» REQUIRED ACTION:
What is the number of lines in the data below that contain "knee"? Answer with that number and no other words.

» INPUT DATA:
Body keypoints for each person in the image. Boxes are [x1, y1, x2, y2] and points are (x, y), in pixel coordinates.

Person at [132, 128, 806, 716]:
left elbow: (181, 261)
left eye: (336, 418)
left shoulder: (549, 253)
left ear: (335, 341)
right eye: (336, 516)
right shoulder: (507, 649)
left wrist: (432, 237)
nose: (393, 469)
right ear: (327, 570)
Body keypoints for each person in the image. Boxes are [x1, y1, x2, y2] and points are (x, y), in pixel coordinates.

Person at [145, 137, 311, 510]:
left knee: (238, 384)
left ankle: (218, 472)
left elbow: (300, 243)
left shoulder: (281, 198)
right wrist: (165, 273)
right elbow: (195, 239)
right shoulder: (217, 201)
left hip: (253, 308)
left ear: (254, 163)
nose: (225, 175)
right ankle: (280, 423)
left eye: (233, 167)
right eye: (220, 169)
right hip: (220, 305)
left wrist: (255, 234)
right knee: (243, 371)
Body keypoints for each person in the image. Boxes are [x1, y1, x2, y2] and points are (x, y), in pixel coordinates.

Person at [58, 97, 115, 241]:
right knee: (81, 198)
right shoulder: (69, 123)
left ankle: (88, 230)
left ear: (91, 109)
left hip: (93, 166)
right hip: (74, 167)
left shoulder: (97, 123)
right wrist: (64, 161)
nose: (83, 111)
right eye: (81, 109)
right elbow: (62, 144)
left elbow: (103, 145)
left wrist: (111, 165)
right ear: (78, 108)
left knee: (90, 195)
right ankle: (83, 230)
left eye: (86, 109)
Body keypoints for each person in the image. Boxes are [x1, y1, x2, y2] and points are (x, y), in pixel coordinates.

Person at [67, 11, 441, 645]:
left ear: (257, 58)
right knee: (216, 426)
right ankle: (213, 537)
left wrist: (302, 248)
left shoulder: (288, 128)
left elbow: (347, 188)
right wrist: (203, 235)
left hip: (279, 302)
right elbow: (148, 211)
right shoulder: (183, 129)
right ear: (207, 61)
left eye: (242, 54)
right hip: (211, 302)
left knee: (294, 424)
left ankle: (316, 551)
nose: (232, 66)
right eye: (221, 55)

* * *

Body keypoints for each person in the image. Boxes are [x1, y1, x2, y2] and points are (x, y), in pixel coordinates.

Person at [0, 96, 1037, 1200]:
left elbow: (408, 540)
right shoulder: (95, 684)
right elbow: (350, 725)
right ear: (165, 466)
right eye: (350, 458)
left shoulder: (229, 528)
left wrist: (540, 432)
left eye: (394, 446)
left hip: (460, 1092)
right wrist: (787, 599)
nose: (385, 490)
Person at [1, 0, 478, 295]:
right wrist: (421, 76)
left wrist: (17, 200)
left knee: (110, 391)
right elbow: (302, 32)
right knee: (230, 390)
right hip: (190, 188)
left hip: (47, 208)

---

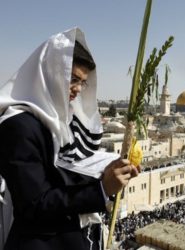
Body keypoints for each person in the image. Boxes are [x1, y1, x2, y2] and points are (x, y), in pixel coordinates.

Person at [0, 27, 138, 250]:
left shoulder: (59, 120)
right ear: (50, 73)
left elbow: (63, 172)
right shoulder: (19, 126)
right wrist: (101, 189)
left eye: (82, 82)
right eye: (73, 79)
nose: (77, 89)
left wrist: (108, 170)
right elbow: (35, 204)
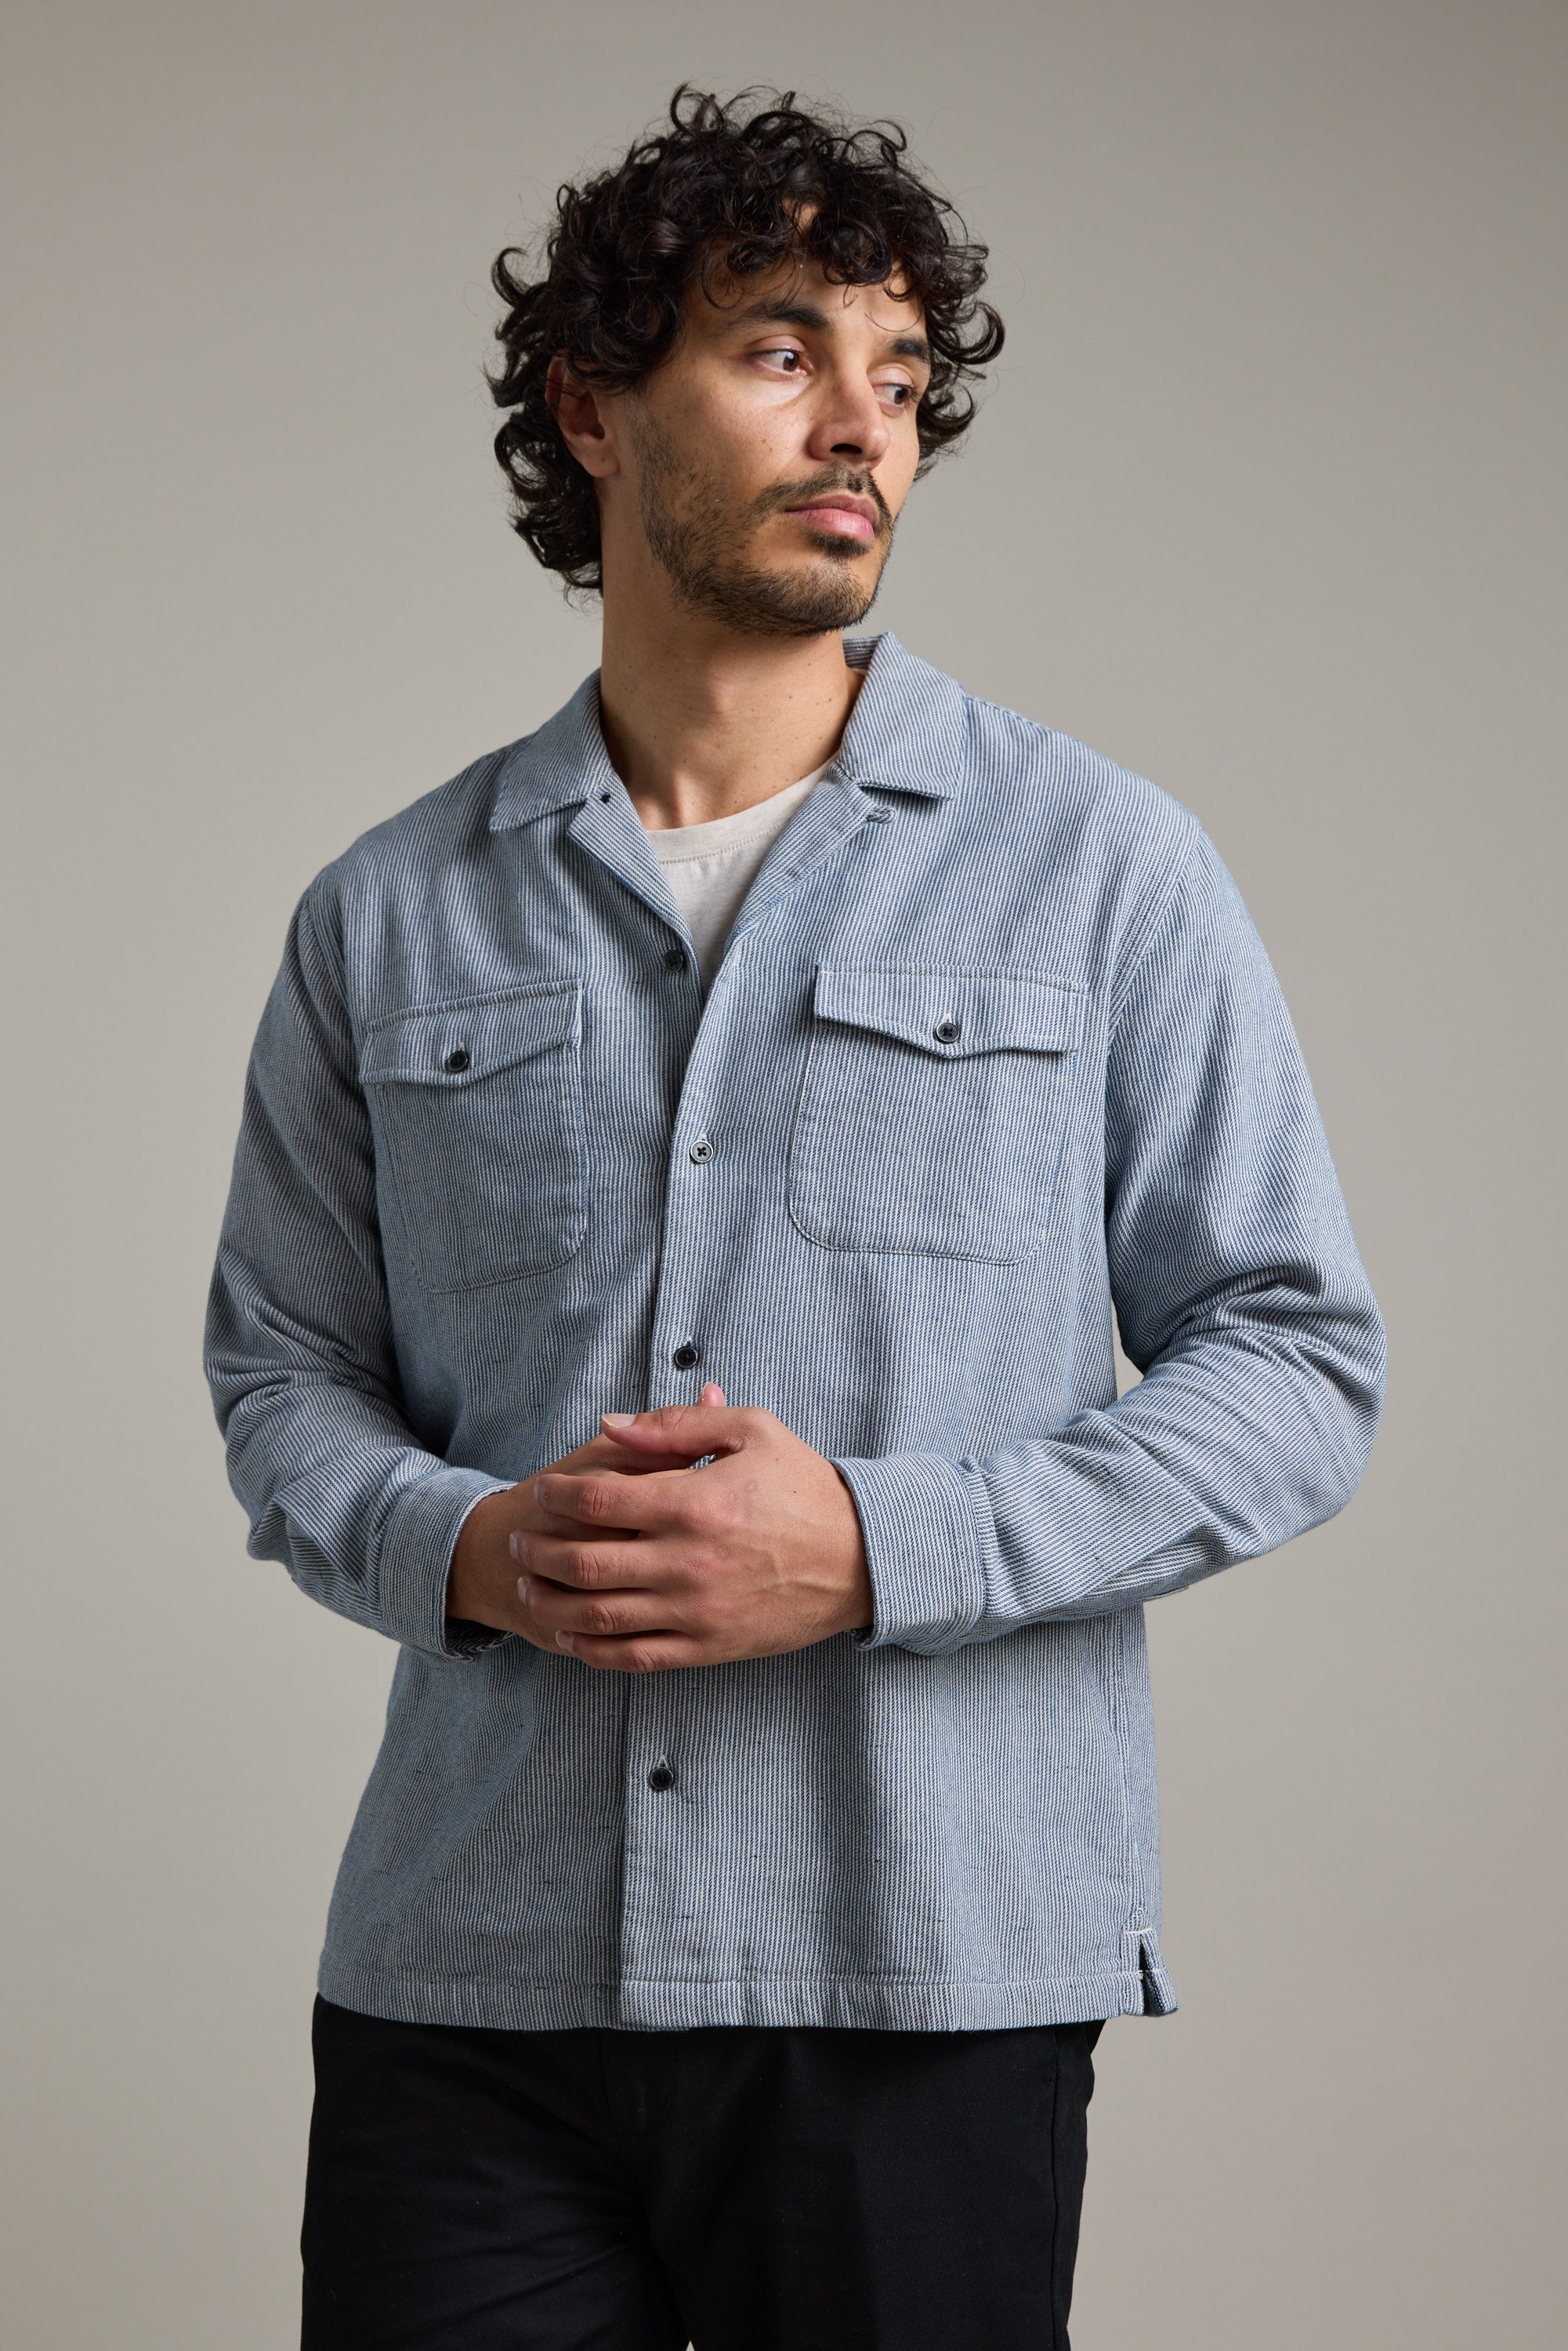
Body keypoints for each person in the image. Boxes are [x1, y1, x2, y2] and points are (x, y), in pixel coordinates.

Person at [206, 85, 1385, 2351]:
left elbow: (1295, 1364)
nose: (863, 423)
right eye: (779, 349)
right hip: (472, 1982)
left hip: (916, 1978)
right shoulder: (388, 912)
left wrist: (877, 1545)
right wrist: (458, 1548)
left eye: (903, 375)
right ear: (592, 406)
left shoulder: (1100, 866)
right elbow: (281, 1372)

» SOLUTION FOR THIS EXERCISE:
8